We observed a declining prevalence rate of PTB-HIV co-infection from 46.5% in 2006 to 6.1% in 2012. This decline appears to closely mirror the declining prevalence rate of HIV vertical transmission from 4.4% in 200520 to 3.2% in 201521 in Nigeria. Also, the decline may be due to the global increase in HIV awareness and increasingly early diagnosis of HIV in children. We recently reported a very low rate of 0.7% mother-to-child HIV transmission22 in this same study site as our present study, which would seem to suggest a decline in the number of pediatric HIV cases, thus paralleling a decline in PTB-HIV co-infection cases.

Our results showed that children with WHO HIV clinical stage 3/4 were at greater risk for PTB-HIV co-infection than those with HIV stage 1/2. WHO clinical stage 3/4 indicates advanced and severe HIV disease which predisposes to opportunistic infections, the most common in children being tuberculosis. A study in children from Côte d’Ivoire similarly showed that HIV stage 3/4 was a risk factor for co-infection.4 In our study, severe immunosuppression was an important risk factor for PTB-HIV co-infection. This finding is consistent with those of other studies in African children.4,5,23 Severe immunosuppression in TB-HIV co-infection has largely been attributed to CD4+ T-cell depletion.24,25 Severe immunosuppression in children with HIV mono-infection or HIV-TB co-infection has been associated with poor clinical outcomes and increased mortality with or without ART.26-30 Also, co-infection with HIV and TB increases the risk of death with or without ART.5,28,29

A limitation of this study was our inability to routinely provide bacteriological confirmation of PTB in most cases, resulting in a possible overestimation of the number of PTB cases and hence a higher prevalence of PTB-HIV co-infection. However, it is well-recognized that bacteriological confirmation is often difficult in pediatric populations.

Conclusion

In our setting, the burden of PTB was high among newly diagnosed HIV-infected children, and late WHO HIV clinical stage and severe immunosuppression were associated with PTB-HIV co-infection. Therefore there is a clear need to improve strategies for early diagnosis of both HIV and PTB to optimize clinical outcomes.

Acknowledgment

We thank APIN, JUTH for permission to use the patients’ data.

Footnotes

Authors’ contributions statement: AOE contributed to study design, statistical analysis and drafting of the manuscript. AOE, SO, EUE, OOA, NYS, IOA, ASS, POU, PIO, JAI, PJK contributed to data acquisition and interpretation, as well as critical revision for intellectual content. All authors reviewed and approved the final version of the manuscript.

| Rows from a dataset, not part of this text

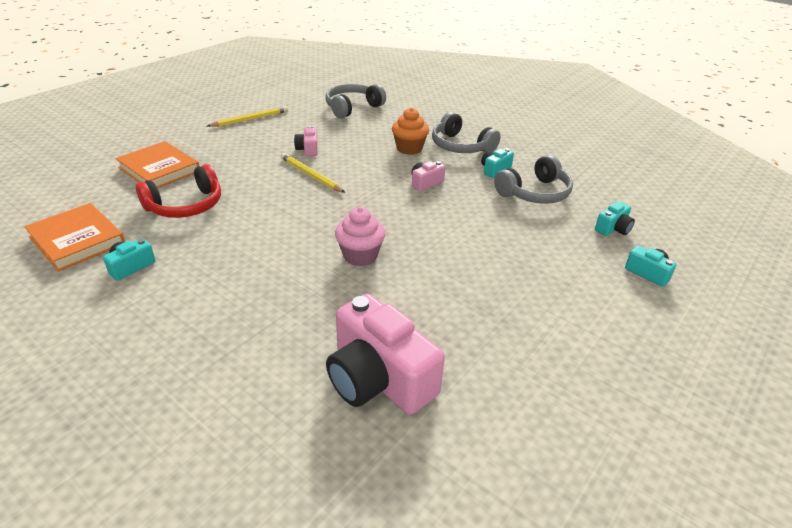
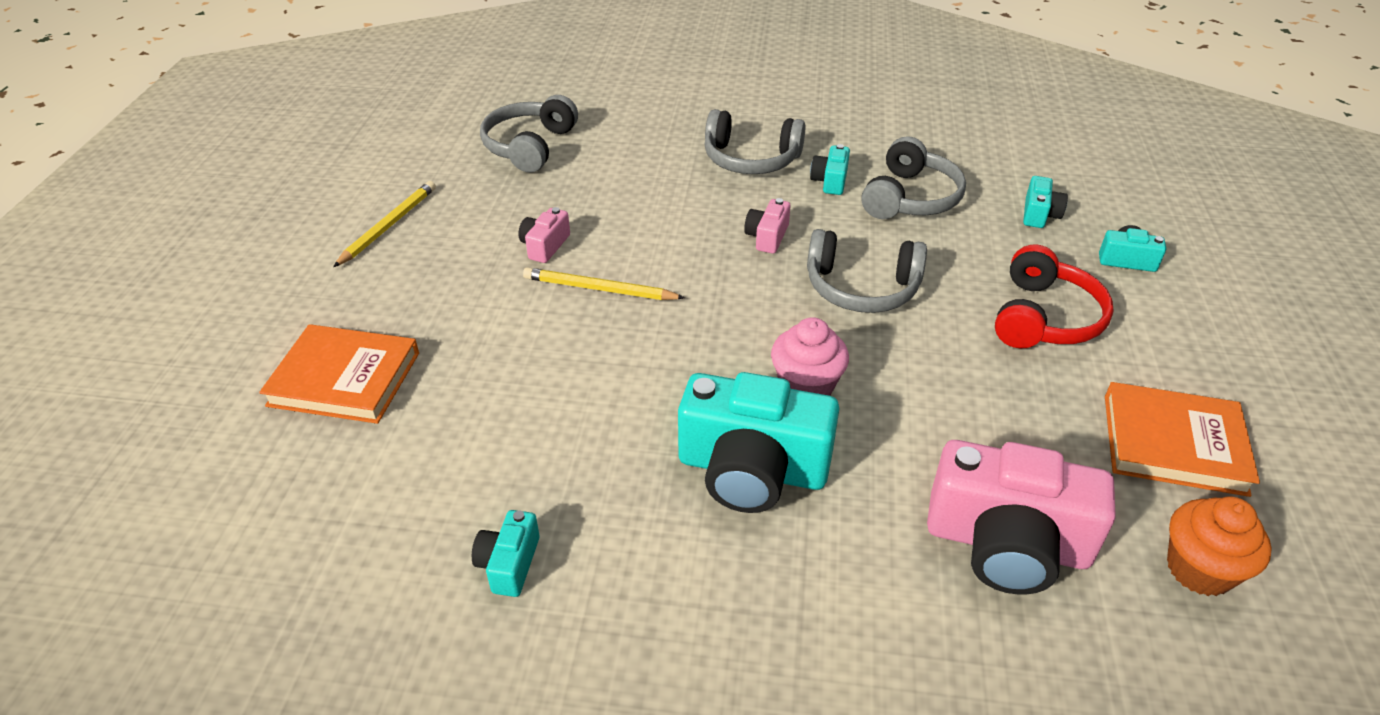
camera: 30 degrees left, 5 degrees up
(77, 240) = (363, 566): orange book -> orange book (1173, 444)
(186, 205) = (470, 423): red headphones -> red headphones (1044, 318)
(286, 279) = (752, 469): none -> turquoise camera
(308, 149) = (545, 246): pink camera -> pink camera turned 60 degrees clockwise
(409, 149) = (688, 189): orange cupcake -> orange cupcake (1199, 569)
(450, 224) = (861, 288): none -> grey headphones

Conflicts of interest: All authors - none to declare.

Funding: This publication was facilitated, in part, by: the US Department of Health and Human Services, Health Resources and Services Administration (U51HA02522-01-01) and the Centers for Disease Control and Prevention (PS 001058) which supported HIV/AIDS treatment and care services at APIN, JUTH, Jos; and the Medical Education Partnership Initiative in Nigeria (MEPIN) project funded by the National Institute of Health, the Health Resources and Services Administration (HRSA) and the Office of the U.S. Global AIDS Coordinator under award R24TW008878. The content is solely the responsibility of the authors and does not necessarily represent the official views of the funding organizations.